An interface that will allow the user to specify the following information:
A list to select which filters to match documents with, the scope of the project will include only one simple text filter.
The ability to specify a root domain to start searching from.
Text to search for.
The search will be performed simply by traversing html files for links to further files. The matches will be performed by passing each www page to each search filter in turn and the filter will return any details of matches found.
When the search is finished, the results will be presented to the user.

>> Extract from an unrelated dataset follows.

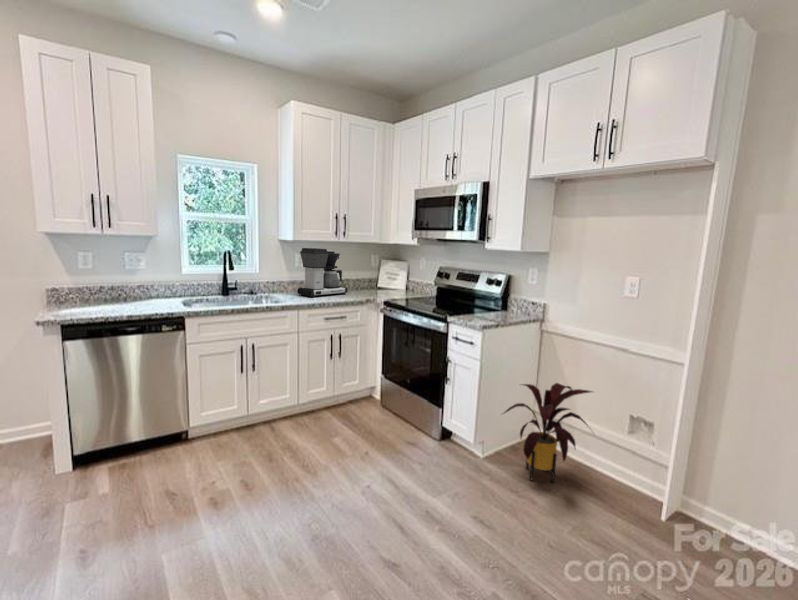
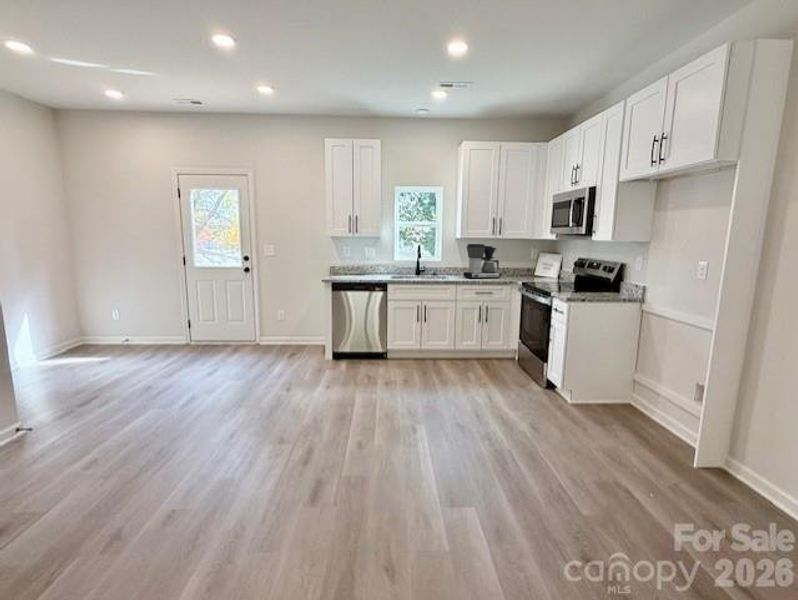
house plant: present [504,383,592,483] -> none [576,349,656,426]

4.5.1.3. ADD NEW FILTERS TO PERFORM DIFFERENT SEARCHES
The key to this feature is implementing the initial filter in such a way that it is simple to add more filters. Example filters could be a synonym filter, or a graphic filter. I plan to use ActiveX to create the filters as it is the main component technology for Windows platforms.
This will be expanded upon in 5.3.2.4 below.

4.5.2. DESIGN ONE

Figure 2 - Design One
4.5.3. EVALUATION OF DESIGN ONE
Whilst this design seems quite effective at first glance, upon closer inspection I found two major problems with it.
How do the users options get passed to the filter processor when there is no link to it? It would of course be possible to pass them from the User Options onto the Search Engine then onto the Filter Processor. But, that means the Search Engine is dealing with data that has no meaning to it. That is not very sensible from an Object Orientated aspect as an object should only deal with data important to itself.
The User Options Screen needs to know what filters are available for the user to choose from but only the Filter Processor will know this. Again the problem is of the Filter Processor communicating with the User Interface.
I then developed a second design that would overcome these shortcomings.
4.5.4. DESIGN TWO

Figure 3 - Design Two
4.5.5. EVALUATION OF DESIGN TWO
The fundamental difference between figure 3 and the previous design in figure 2 is that the Filter Processor is now the central component that all the others talk to. This makes a lot more sense as everything needs to communicate with the Filter Processor for various reasons. The problem of course with this is that it could develop into a bottleneck. I anticipate though for the scale of this project it will not be a problem. For a high performance application though other solutions may be required.
A good thing about this design is that it can be seen that everything plugs into the Filter Manager. This is similar to a micro-kernel design in Operating Systems and has the advantage that different components can be plugged in and out as needs change. A further advantage would be that components would not all have to exist on the same machine. The possibility of having different filters running on a machine located elsewhere on a network is raised too. I mention some of this as speculative as I will be unlikely to develop all this functionality into the project, but it's useful that the basis for this will exist already.
The design in figure 3 is the design I shall be using then for the program. I don't expect it to change drastically from this design but it is always an option in case something unexpected turns up. The ability to take a step back and redesign if a problem does occur is one of the great strengths of a Prototyping approach in my opinion.